* _Exercise requirements_:
[1] List every pair of opposed terms that the text on affirmative action for religious minorities in India says religious hierarchies define.
[2] Reproduce the passage of the text on affirmative action for religious minorities in India starting with "Religion functions in" and going on through "un-belonging, ‘norm’ and ‘other’.".

* _Selected text_:
────────────────

Religion functions in a Hindu dominant nation as race did under colonial
rule, informing hierarchies that define purity and impurity, belonging and
un-belonging, ‘norm’ and ‘other’.
State institutions are in internal disagreement over the
issue of affirmative action for religious minorities. Responding to a writ
petition (No. 180 of 2004) filed by the AICC via the Centre for Public
Interest Litigation, the Supreme Court of India asked the Government of
India for arguments and guidelines on broadening the assistance of
‘reservation’ to scheduled castes that convert to Christianity. Muslim
organisations too have campaigned for the inclusion of Muslim Dalits in
diverse forms of affirmative action. The government deferred the issue to
the Ranganath Mishra National Commission for Linguistic and Religious
Minorities, even while the Commission’s jurisdiction was advisory and did
not extend to decision making on such matters. The Mishra Commission’s
report was released to the press on May 21, 2007 and its recommendations
advocated that the benefits of ‘reservation’ be extended to Dalit converts
to Christianity and Islam and that religion be dissociated from scheduled
caste status in implementing affirmative action. On July 19, 2007 the
Supreme Court referred the matter back to the central (Congress)
government for its decision which remains pending.

────────────────

* _The data_:

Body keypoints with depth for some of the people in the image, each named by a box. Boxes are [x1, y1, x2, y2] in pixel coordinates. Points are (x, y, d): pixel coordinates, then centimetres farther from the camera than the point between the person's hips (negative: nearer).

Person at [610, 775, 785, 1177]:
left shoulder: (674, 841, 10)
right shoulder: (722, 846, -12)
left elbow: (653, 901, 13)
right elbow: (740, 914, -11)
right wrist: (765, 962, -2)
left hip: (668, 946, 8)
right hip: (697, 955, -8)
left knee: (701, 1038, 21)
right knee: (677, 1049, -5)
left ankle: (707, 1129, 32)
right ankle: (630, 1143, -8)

────────────────

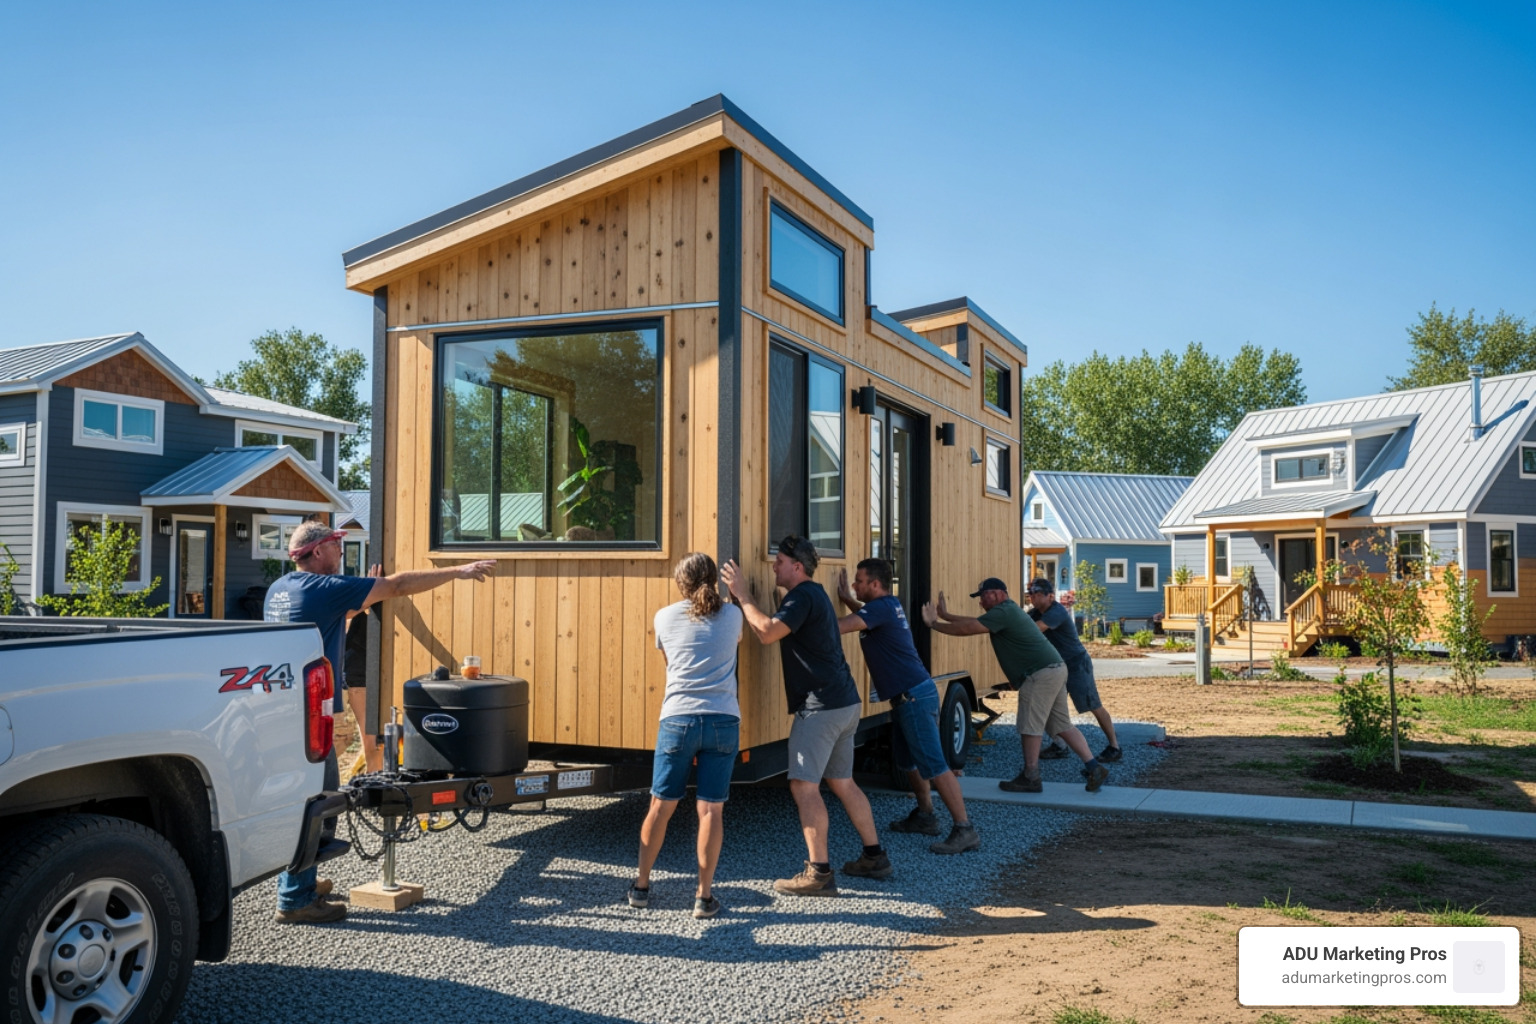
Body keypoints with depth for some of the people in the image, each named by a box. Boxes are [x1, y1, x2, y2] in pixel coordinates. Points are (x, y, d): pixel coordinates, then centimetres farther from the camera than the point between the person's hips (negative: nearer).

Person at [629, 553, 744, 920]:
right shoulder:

────────────────

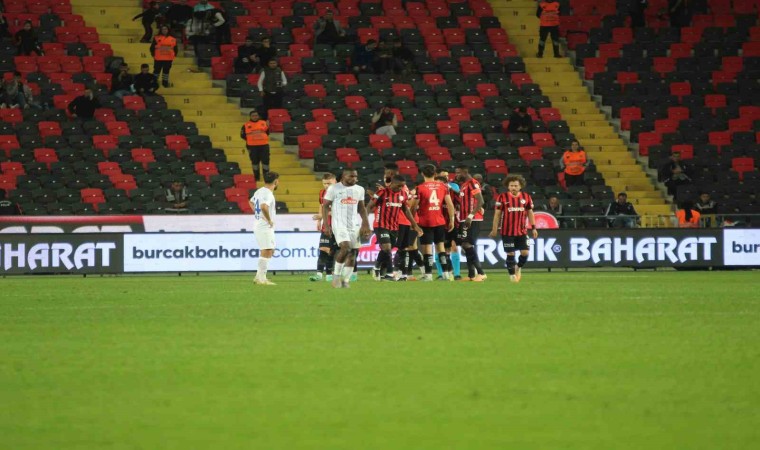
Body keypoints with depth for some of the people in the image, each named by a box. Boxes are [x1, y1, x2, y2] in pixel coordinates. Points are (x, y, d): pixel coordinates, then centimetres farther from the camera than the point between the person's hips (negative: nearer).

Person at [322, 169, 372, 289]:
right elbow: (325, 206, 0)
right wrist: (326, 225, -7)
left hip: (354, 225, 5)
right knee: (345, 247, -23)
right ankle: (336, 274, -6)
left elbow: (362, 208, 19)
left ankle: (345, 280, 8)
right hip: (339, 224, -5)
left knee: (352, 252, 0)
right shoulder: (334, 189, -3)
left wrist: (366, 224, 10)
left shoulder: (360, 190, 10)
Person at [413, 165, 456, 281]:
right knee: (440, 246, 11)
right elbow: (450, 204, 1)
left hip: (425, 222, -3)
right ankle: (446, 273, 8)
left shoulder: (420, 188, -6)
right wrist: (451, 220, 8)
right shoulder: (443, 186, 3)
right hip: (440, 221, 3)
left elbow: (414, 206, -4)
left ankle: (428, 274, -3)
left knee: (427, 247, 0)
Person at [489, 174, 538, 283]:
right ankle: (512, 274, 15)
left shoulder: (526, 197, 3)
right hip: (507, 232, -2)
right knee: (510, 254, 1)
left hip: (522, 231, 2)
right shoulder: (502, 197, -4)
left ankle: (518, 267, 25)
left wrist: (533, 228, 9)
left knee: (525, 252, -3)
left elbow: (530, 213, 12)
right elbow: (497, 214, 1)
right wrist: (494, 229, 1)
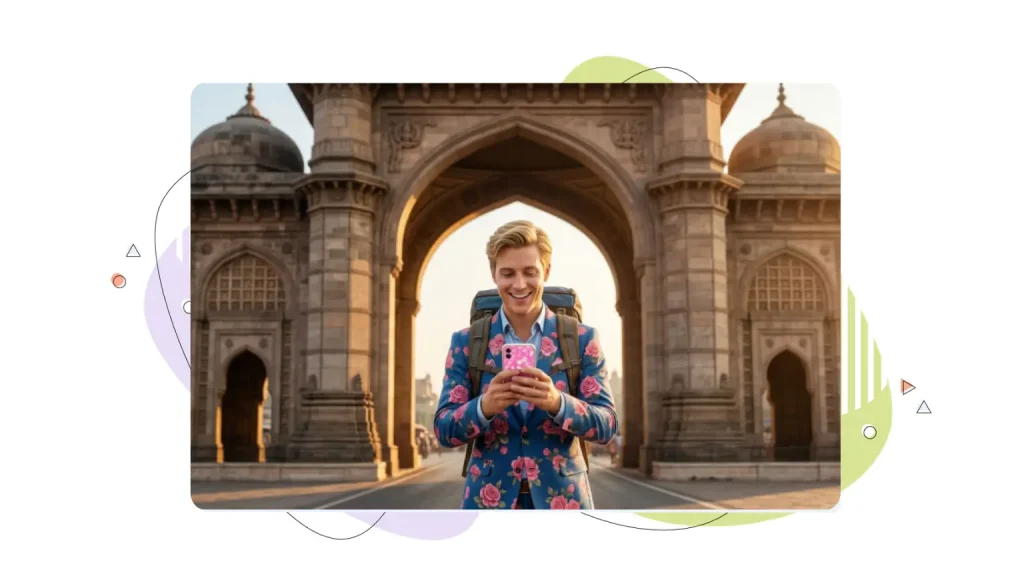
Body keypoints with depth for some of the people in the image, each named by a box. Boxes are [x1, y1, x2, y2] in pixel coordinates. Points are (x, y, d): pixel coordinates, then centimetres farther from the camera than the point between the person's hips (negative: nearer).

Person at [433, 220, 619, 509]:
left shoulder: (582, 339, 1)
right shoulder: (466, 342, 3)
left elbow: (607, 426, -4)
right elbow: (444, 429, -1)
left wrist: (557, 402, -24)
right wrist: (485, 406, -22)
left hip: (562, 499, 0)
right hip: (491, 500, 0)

────────────────

* _Answers to each task_:
[1]
- purity and impurity
- belonging and un-belonging
- ‘norm’ and ‘other’

[2]
Religion functions in a Hindu dominant nation as race did under colonial
rule, informing hierarchies that define purity and impurity, belonging and
un-belonging, ‘norm’ and ‘other’.